Aplicando algunas sensaciones, despertadas durante su lectura, no hace falta ser un genio para comprender que la democracia siempre ha sido una falacia, y más que nunca en el mundo actual. Salvo que redefinamos lo que entendemos por esa forma de gobierno que, durante cuatro años al menos, se convierte en un gobierno déspota: amparado por los votos que ha obtenido el partido ganador de las elecciones se cree ya en el derecho de hacer cuanto le viene en gana, pues para eso le han votado sus seguidores, y algunos más. La falacia está servida. Y a esa falacia seguirá otra: por muchas personas que se manifiesten por la calle, siempre hay más que permanecen en sus casas... ¿Qué pasaría si, por casualidad, dejáramos de ir a votar todos? Sócrates también se retiró de una votación que consideraba injusta. Y aquí ya no se trata de justicia o de injusticia sino de que todo da lo mismo: el país, quizás casualmente, se ha convertido en un país de pandereta: los jueces son juzgados en tanto que los ladrones siguen en la calle, hay imputados ocupando cargos políticos, evasiones fiscales impunes... para qué seguir. Además, es todo tan predecible que, desde luego, no va a ser casual nada de cuanto acontezca a no tardar mucho: o se acaba con la crisis, y se termina con tanto privilegio y ladrón, o acabaremos oyendo cantos y alabanzas a las lanzas bipotentes, a aquellas que enfrentaron a Eteocles con Polínices. Y otra vez Antígona llorando sobre el insepulto cuerpo de su querido y dulce hermano... Quo usque tandem Catilina abutere patientia nostra? El nombre de Catilina puede ser sustituído por el que ustedes quieran: por desgracia casi todos encajan.

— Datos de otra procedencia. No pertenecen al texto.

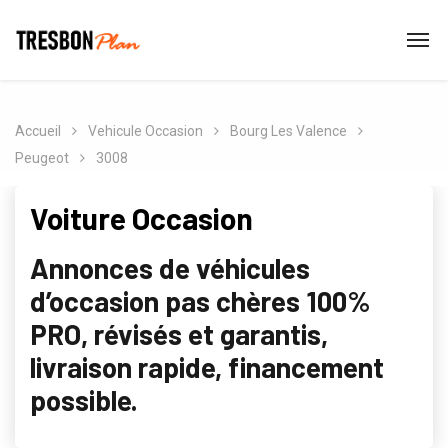
Accueil
Vehicule Occasion
Bourg Les Valence
Peugeot
3008
Voiture Occasion
Annonces de véhicules
d’occasion pas chères 100%
PRO, révisés et garantis,
livraison rapide, financement
possible.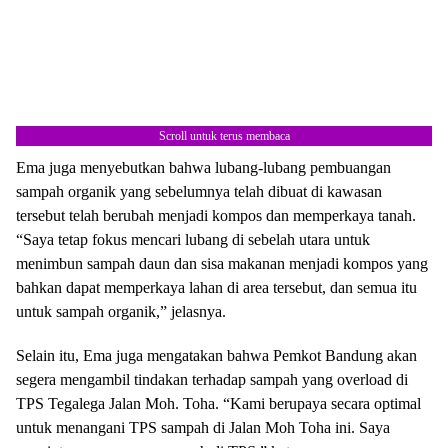
Scroll untuk terus membaca
Ema juga menyebutkan bahwa lubang-lubang pembuangan
sampah organik yang sebelumnya telah dibuat di kawasan
tersebut telah berubah menjadi kompos dan memperkaya tanah.
“Saya tetap fokus mencari lubang di sebelah utara untuk
menimbun sampah daun dan sisa makanan menjadi kompos yang
Berita Terkait:
Lahan Kebun Binatang Bandung Segera
bahkan dapat memperkaya lahan di area tersebut, dan semua itu
Diambil Alih Pemerintahan Daerah
untuk sampah organik,” jelasnya.
Selain itu, Ema juga mengatakan bahwa Pemkot Bandung akan
segera mengambil tindakan terhadap sampah yang overload di
TPS Tegalega Jalan Moh. Toha. “Kami berupaya secara optimal
untuk menangani TPS sampah di Jalan Moh Toha ini. Saya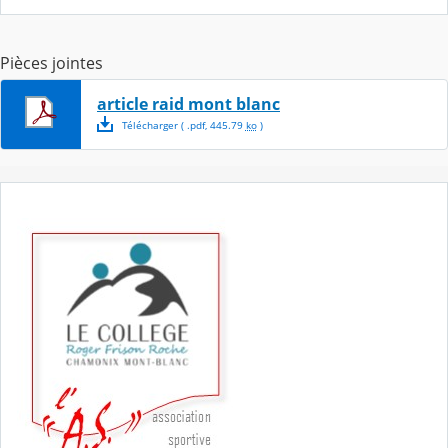
Pièces jointes
article raid mont blanc
Télécharger
( .
pdf
,
445.79
ko
)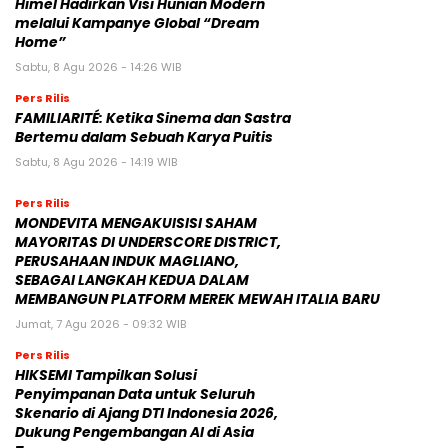
Himel Hadirkan Visi Hunian Modern
melalui Kampanye Global “Dream
Home”
Sabtu, 8 Agu 2026 - 14:26 WIB
Pers Rilis
FAMILIARITÉ: Ketika Sinema dan Sastra
Bertemu dalam Sebuah Karya Puitis
Sabtu, 8 Agu 2026 - 14:19 WIB
Pers Rilis
MONDEVITA MENGAKUISISI SAHAM
MAYORITAS DI UNDERSCORE DISTRICT,
PERUSAHAAN INDUK MAGLIANO,
SEBAGAI LANGKAH KEDUA DALAM
MEMBANGUN PLATFORM MEREK MEWAH ITALIA BARU
Jumat, 7 Agu 2026 - 09:32 WIB
Pers Rilis
HIKSEMI Tampilkan Solusi
Penyimpanan Data untuk Seluruh
Skenario di Ajang DTI Indonesia 2026,
Dukung Pengembangan AI di Asia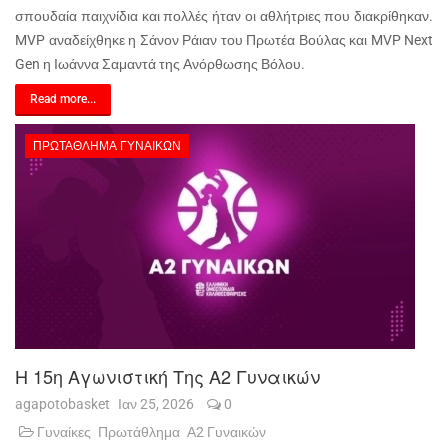
σπουδαία παιχνίδια και πολλές ήταν οι αθλήτριες που διακρίθηκαν.
MVP αναδείχθηκε η Σάνον Ράιαν του Πρωτέα Βούλας και MVP Next
Gen η Ιωάννα Σαμαντά της Ανόρθωσης Βόλου.
Read more...
ΠΡΩΤΆΘΛΗΜΑ ΓΥΝΑΙΚΏΝ
Η 15η Αγωνιστική Της Α2 Γυναικών
agapotobasket
Ιαν 25, 2026
0
Γυναίκες
Πρωτάθλημα
Α2 Γυναικών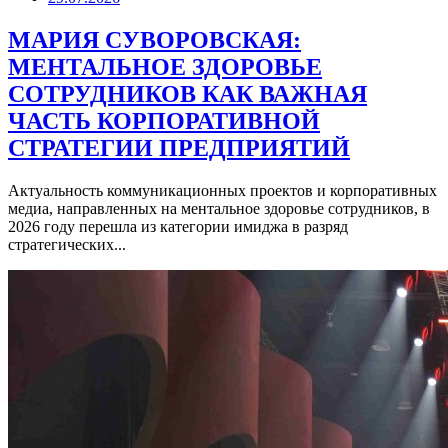
МАРИЯ СУВОРОВСКАЯ:
МЕНТАЛЬНОЕ ЗДОРОВЬЕ
СОТРУДНИКОВ КАК ВАЖНАЯ
ЧАСТЬ КОРПОРАТИВНОЙ
СТРАТЕГИИ ПРЕДПРИЯТИЙ
Актуальность коммуникационных проектов и корпоративных
медиа, направленных на ментальное здоровье сотрудников, в
2026 году перешла из категории имиджа в разряд
стратегических...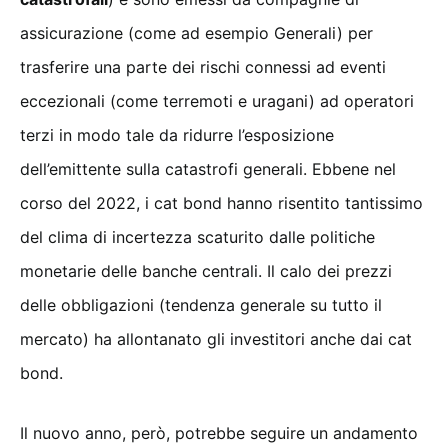
assicurazione (come ad esempio Generali) per
trasferire una parte dei rischi connessi ad eventi
eccezionali (come terremoti e uragani) ad operatori
terzi in modo tale da ridurre l’esposizione
dell’emittente sulla catastrofi generali. Ebbene nel
corso del 2022, i cat bond hanno risentito tantissimo
del clima di incertezza scaturito dalle politiche
monetarie delle banche centrali. Il calo dei prezzi
delle obbligazioni (tendenza generale su tutto il
mercato) ha allontanato gli investitori anche dai cat
bond.
Il nuovo anno, però, potrebbe seguire un andamento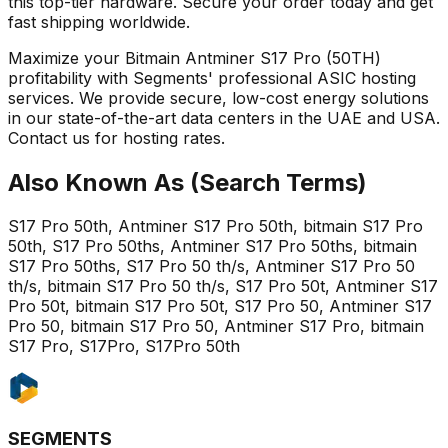
this top-tier hardware. Secure your order today and get
fast shipping worldwide.
Maximize your Bitmain Antminer S17 Pro (50TH)
profitability with Segments' professional ASIC hosting
services. We provide secure, low-cost energy solutions
in our state-of-the-art data centers in the UAE and USA.
Contact us for hosting rates.
Also Known As (Search Terms)
S17 Pro 50th, Antminer S17 Pro 50th, bitmain S17 Pro
50th, S17 Pro 50ths, Antminer S17 Pro 50ths, bitmain
S17 Pro 50ths, S17 Pro 50 th/s, Antminer S17 Pro 50
th/s, bitmain S17 Pro 50 th/s, S17 Pro 50t, Antminer S17
Pro 50t, bitmain S17 Pro 50t, S17 Pro 50, Antminer S17
Pro 50, bitmain S17 Pro 50, Antminer S17 Pro, bitmain
S17 Pro, S17Pro, S17Pro 50th
SEGMENTS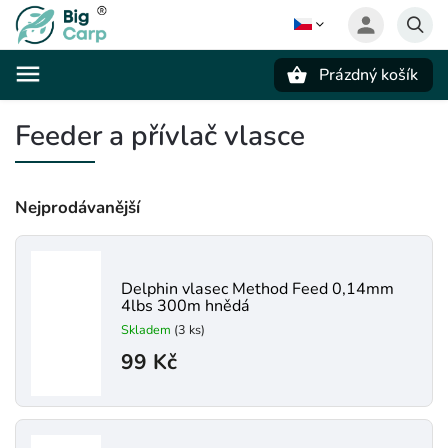
Prázdný košík
Hledat
Feeder a přívlač vlasce
Nejprodávanější
Delphin vlasec Method Feed 0,14mm
4lbs 300m hnědá
Skladem
(3 ks)
99 Kč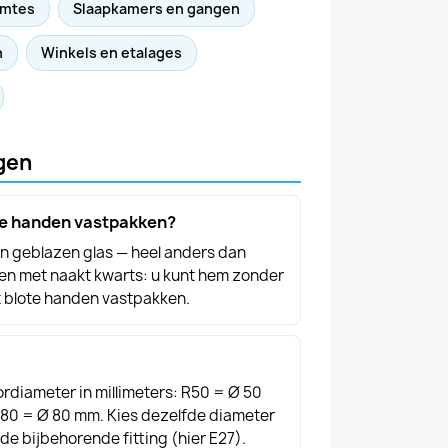
imtes
Slaapkamers en gangen
n
Winkels en etalages
gen
te handen vastpakken?
ten geblazen glas — heel anders dan
en met naakt kwarts: u kunt hem zonder
 blote handen vastpakken.
tordiameter in millimeters: R50 = Ø 50
80 = Ø 80 mm. Kies dezelfde diameter
de bijbehorende fitting (hier E27).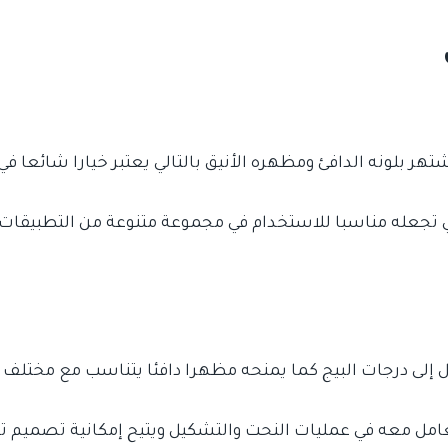
تهر بلونه الدافئ ومظهره الأنيق بالتالي يعتبر خيارا شائعا ف
ي تجعله مناسبا للاستخدام في مجموعة متنوعة من التطبيقات
يميل إلى درجات البيج كما يمنحه مظهرا دافئا يتناسب مع مختلف 
امل معه في عمليات النحت والتشكيل ويتيح إمكانية تصميم ت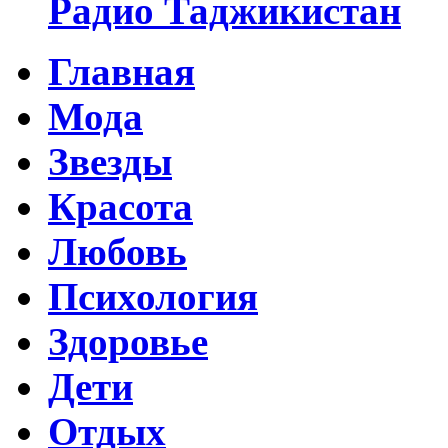
Радио Таджикистан
Главная
Мода
Звезды
Красота
Любовь
Психология
Здоровье
Дети
Отдых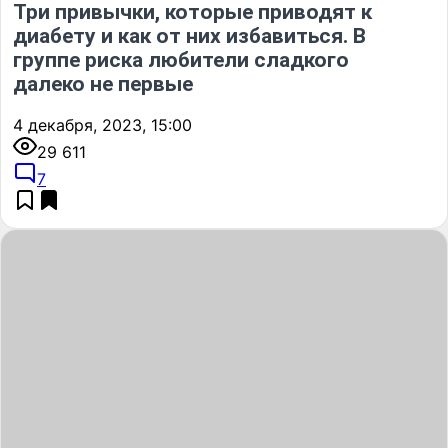
Три привычки, которые приводят к
диабету и как от них избавиться. В
группе риска любители сладкого
далеко не первые
4 декабря, 2023, 15:00
29 611
7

Tal vez se deba a una mera casualidad. O a que buscamos en el pasado más justificaciones que verdaderos conocimientos. Me pregunto si fue casual tropezarme con el libro del profesor Canfora. Al fin y al cabo aquella mañana de primavera ni tenía previsto ir a ninguna librería; pero no lo pude evitar. El destino.



[1]     Plutarco, Vidas paralelas, IV Arístides-Catón, Editorial Gredos, Madrid, 2007. Traducción de Juan M. Guzmán Hermida y de Óscar Martínez García.